TASK — Return all the entries word for word, minus the pictures.

Data extracted from a collection —
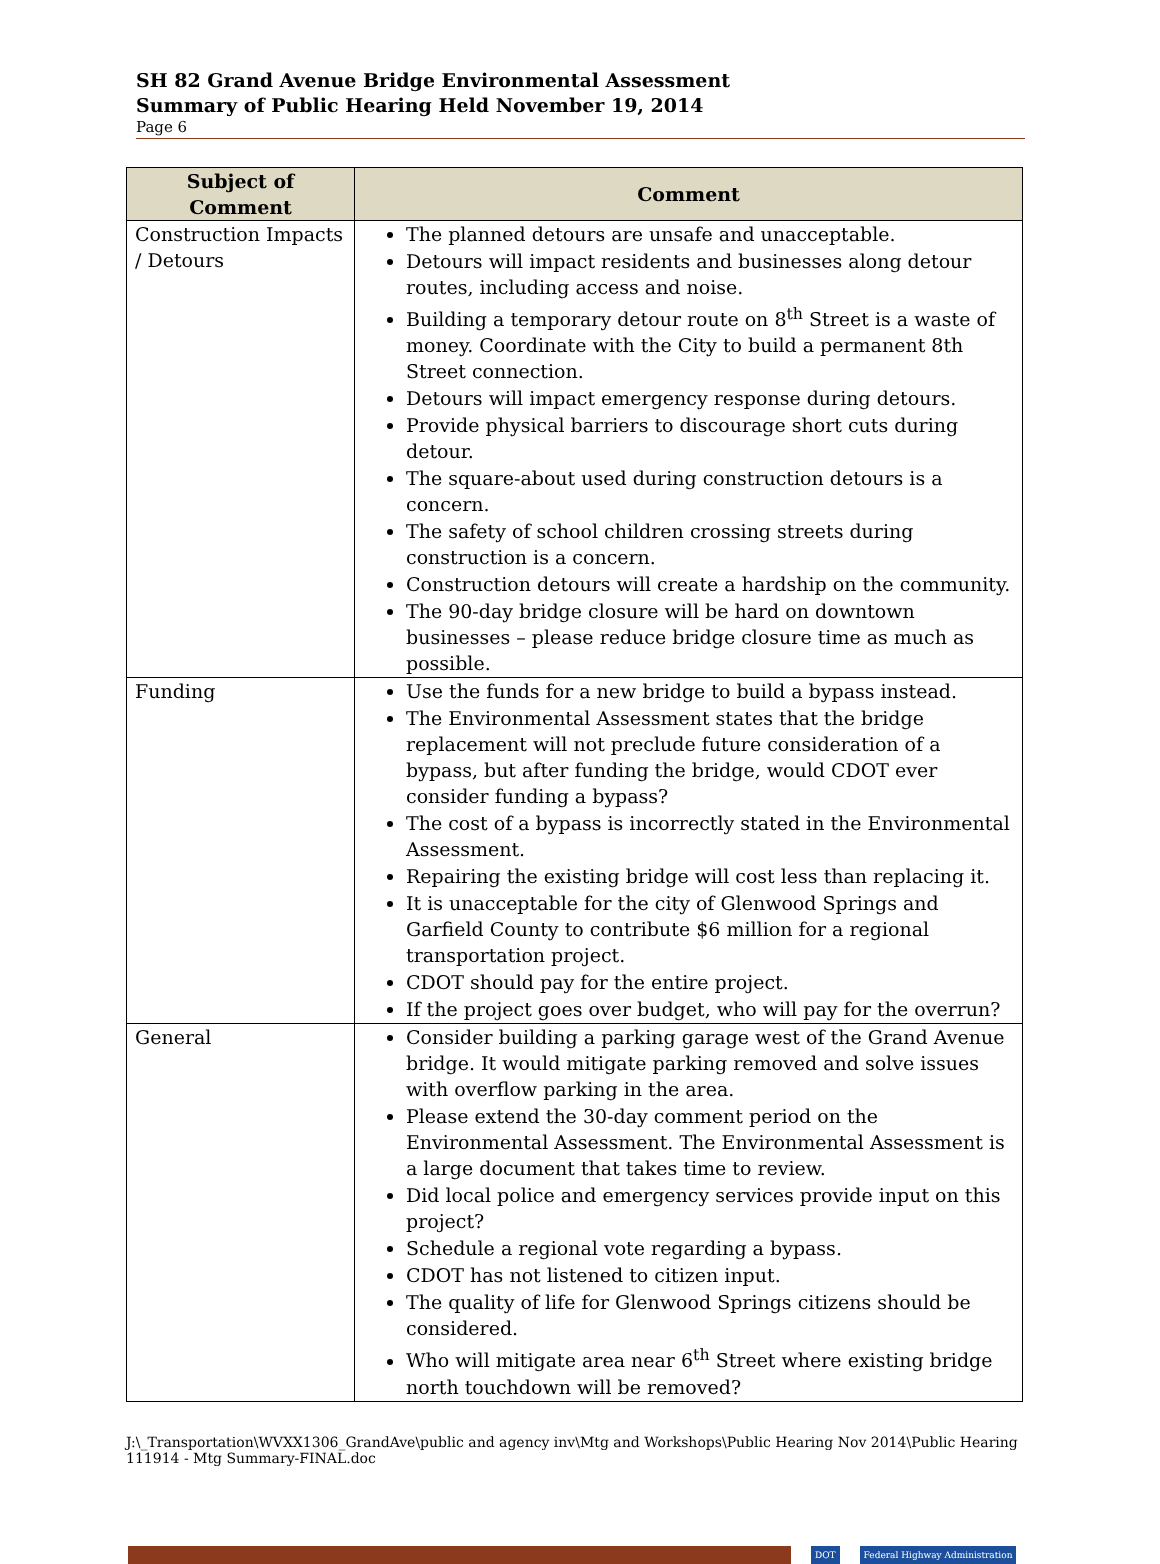SH 82 Grand Avenue Bridge Environmental Assessment
Summary of Public Hearing Held November 19, 2014
Page 6
| Subject of Comment | Comment |
| --- | --- |
| Construction Impacts / Detours | The planned detours are unsafe and unacceptable. Detours will impact residents and businesses along detour routes, including access and noise. Building a temporary detour route on 8<sup>th</sup> Street is a waste of money. Coordinate with the City to build a permanent 8th Street connection. Detours will impact emergency response during detours. Provide physical barriers to discourage short cuts during detour. The square-about used during construction detours is a concern. The safety of school children crossing streets during construction is a concern. Construction detours will create a hardship on the community. The 90-day bridge closure will be hard on downtown businesses – please reduce bridge closure time as much as possible. |
| Funding | Use the funds for a new bridge to build a bypass instead. The Environmental Assessment states that the bridge replacement will not preclude future consideration of a bypass, but after funding the bridge, would CDOT ever consider funding a bypass? The cost of a bypass is incorrectly stated in the Environmental Assessment. Repairing the existing bridge will cost less than replacing it. It is unacceptable for the city of Glenwood Springs and Garfield County to contribute $6 million for a regional transportation project. CDOT should pay for the entire project. If the project goes over budget, who will pay for the overrun? |
| General | Consider building a parking garage west of the Grand Avenue bridge. It would mitigate parking removed and solve issues with overflow parking in the area. Please extend the 30-day comment period on the Environmental Assessment. The Environmental Assessment is a large document that takes time to review. Did local police and emergency services provide input on this project? Schedule a regional vote regarding a bypass. CDOT has not listened to citizen input. The quality of life for Glenwood Springs citizens should be considered. Who will mitigate area near 6<sup>th</sup> Street where existing bridge north touchdown will be removed? |
J:\_Transportation\WVXX1306_GrandAve\public and agency inv\Mtg and Workshops\Public Hearing Nov 2014\Public Hearing 111914 - Mtg Summary-FINAL.doc
DOT Federal Highway Administration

EXPECTED ANSWER —
SH 82 Grand Avenue Bridge Environmental Assessment
Summary of Public Hearing Held November 19, 2014
Page 6
| Subject of Comment | Comment |
| --- | --- |
| Construction Impacts / Detours | The planned detours are unsafe and unacceptable. Detours will impact residents and businesses along detour routes, including access and noise. Building a temporary detour route on 8<sup>th</sup> Street is a waste of money. Coordinate with the City to build a permanent 8th Street connection. Detours will impact emergency response during detours. Provide physical barriers to discourage short cuts during detour. The square-about used during construction detours is a concern. The safety of school children crossing streets during construction is a concern. Construction detours will create a hardship on the community. The 90-day bridge closure will be hard on downtown businesses – please reduce bridge closure time as much as possible. |
| Funding | Use the funds for a new bridge to build a bypass instead. The Environmental Assessment states that the bridge replacement will not preclude future consideration of a bypass, but after funding the bridge, would CDOT ever consider funding a bypass? The cost of a bypass is incorrectly stated in the Environmental Assessment. Repairing the existing bridge will cost less than replacing it. It is unacceptable for the city of Glenwood Springs and Garfield County to contribute $6 million for a regional transportation project. CDOT should pay for the entire project. If the project goes over budget, who will pay for the overrun? |
| General | Consider building a parking garage west of the Grand Avenue bridge. It would mitigate parking removed and solve issues with overflow parking in the area. Please extend the 30-day comment period on the Environmental Assessment. The Environmental Assessment is a large document that takes time to review. Did local police and emergency services provide input on this project? Schedule a regional vote regarding a bypass. CDOT has not listened to citizen input. The quality of life for Glenwood Springs citizens should be considered. Who will mitigate area near 6<sup>th</sup> Street where existing bridge north touchdown will be removed? |
J:\_Transportation\WVXX1306_GrandAve\public and agency inv\Mtg and Workshops\Public Hearing Nov 2014\Public Hearing 111914 - Mtg Summary-FINAL.doc
DOT Federal Highway Administration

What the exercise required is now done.